For us, and for the pastor of Darliston Baptist, partnership doesn't just mean that we come and do things for them.  Partnership means we help them do what they see their community needs, and they help us.

It was exciting for me to hear people from Northridge speaking with this language.  Here in Detroit, the guys and I have been discussing how talented many of the people at New St. Peters are... but how much our church and our people are held back in ministry by lack of resources and training.  As we prayed, God moved us to the idea of partnership.  Our church has a lot to offer to a predominately white suburban church somewhere in the metro Detroit area, and they certainly have a lot to offer us.  [I plan on writing a future post about some of the specific ways the suburban church in American needs the city church, and vice-versa.]  I believe that God is already preparing a pastor or church leader in a predominately white suburban church in Detroit to find New St. Peters and partner with us in ministry.  And as a house we have been praying toward that end.

Then I went to Jamaica with Northridge, and I heard the partnership dialogue from the perspective of the suburban church.

In Jamaica, partnership looks like Zach fixing computers and installing some donated ones in three schools around Darliston--but not just doing it himself.  He took a woman from the church who is interested in computers, and taught her as much as possible in three days of computer work.  Now, if the schools run into a problem with their computers, she might be able to help.  That's one aspect of partnership.  We come alongside Darliston Baptist Church to further their ministry in their town.  And they help us.

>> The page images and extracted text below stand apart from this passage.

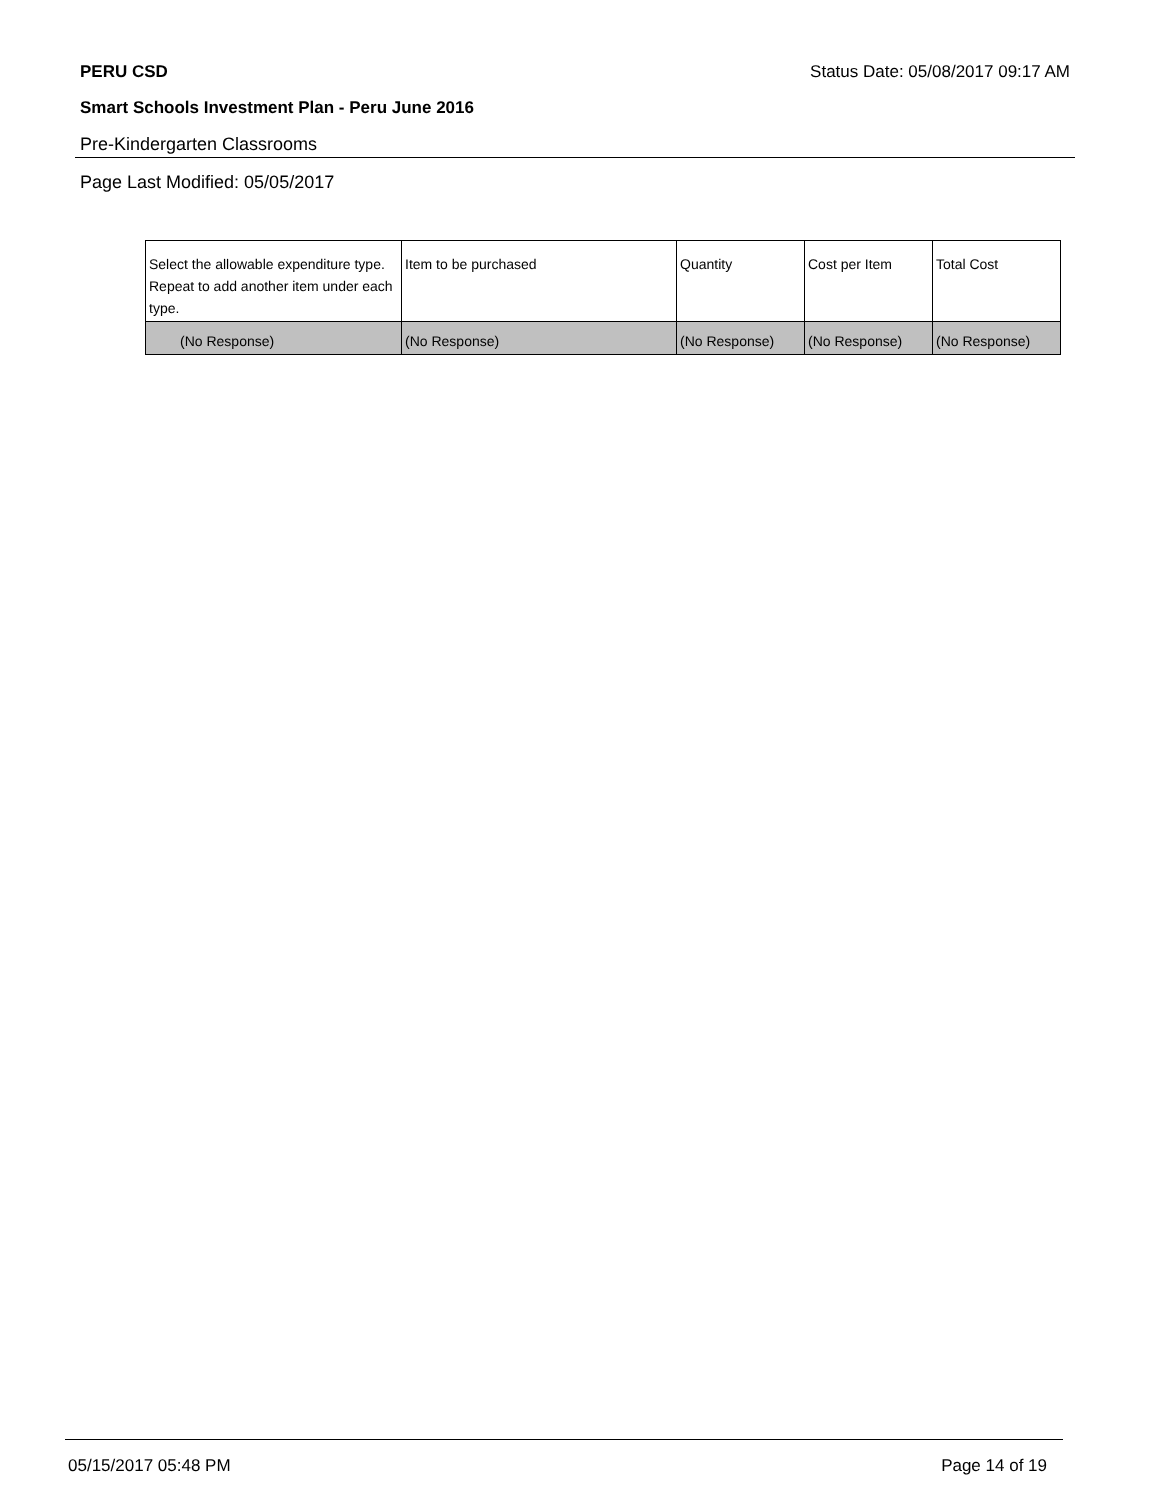PERU CSD Status Date: 05/08/2017 09:17 AM
Smart Schools Investment Plan - Peru June 2016
Pre-Kindergarten Classrooms
Page Last Modified: 05/05/2017
| Select the allowable expenditure type. Repeat to add another item under each type. | Item to be purchased | Quantity | Cost per Item | Total Cost |
| (No Response) | (No Response) | (No Response) | (No Response) | (No Response) |
05/15/2017 05:48 PM Page 14 of 19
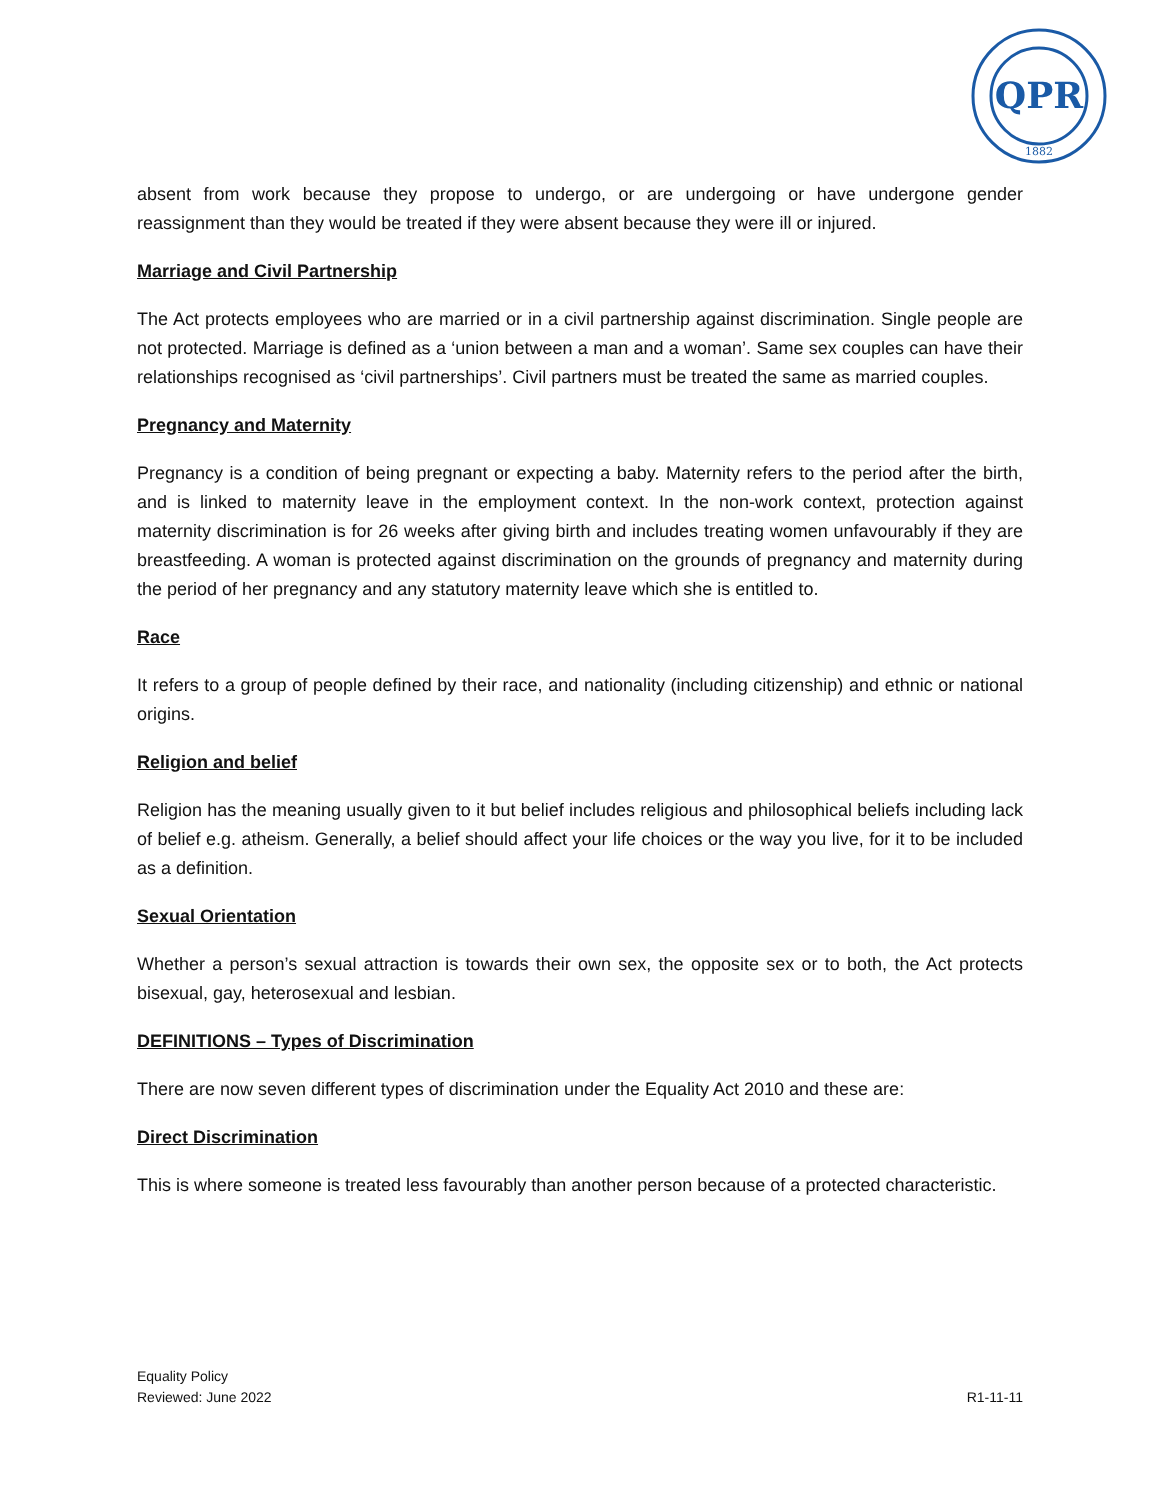QPR
1882
absent from work because they propose to undergo, or are undergoing or have undergone gender reassignment than they would be treated if they were absent because they were ill or injured.
Marriage and Civil Partnership
The Act protects employees who are married or in a civil partnership against discrimination. Single people are not protected. Marriage is defined as a ‘union between a man and a woman’. Same sex couples can have their relationships recognised as ‘civil partnerships’. Civil partners must be treated the same as married couples.
Pregnancy and Maternity
Pregnancy is a condition of being pregnant or expecting a baby. Maternity refers to the period after the birth, and is linked to maternity leave in the employment context. In the non-work context, protection against maternity discrimination is for 26 weeks after giving birth and includes treating women unfavourably if they are breastfeeding. A woman is protected against discrimination on the grounds of pregnancy and maternity during the period of her pregnancy and any statutory maternity leave which she is entitled to.
Race
It refers to a group of people defined by their race, and nationality (including citizenship) and ethnic or national origins.
Religion and belief
Religion has the meaning usually given to it but belief includes religious and philosophical beliefs including lack of belief e.g. atheism. Generally, a belief should affect your life choices or the way you live, for it to be included as a definition.
Sexual Orientation
Whether a person’s sexual attraction is towards their own sex, the opposite sex or to both, the Act protects bisexual, gay, heterosexual and lesbian.
DEFINITIONS – Types of Discrimination
There are now seven different types of discrimination under the Equality Act 2010 and these are:
Direct Discrimination
This is where someone is treated less favourably than another person because of a protected characteristic.
Equality Policy
Reviewed: June 2022
R1-11-11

Jamaica is not a place of desperate poverty and apparent need.  Most people are not starving. They have clean water and good health care.  They don't need us as much as man other villages in nearby nations where basic necessities are lacking.  So why should we go to Jamaica at all?  I'm convinced that we need them.  This is the first project of its kind that Northridge is undertaking. And Jamaica is a really easy place to take people who are not adventurous and have little cross-cultural experience.  Sending them to a slum in Cairo would be disastrous.  In Pastor Thompson at Darliston Baptist we have a comrade who really gets the idea of partnership and desires it as much as we do.  And so as a first step into short-term missions projects, Jamaica is a good place for our church.

I hope that five years from now we are sending teams to other places with more desperate needs.

For now, God is sending Belinda and I to 14621, and we long to connect our church to its neighborhood [which is also another post]. Toward that end, the doors of partnership are open.  If we can partner with a church in Jamaica, why not a church across the street?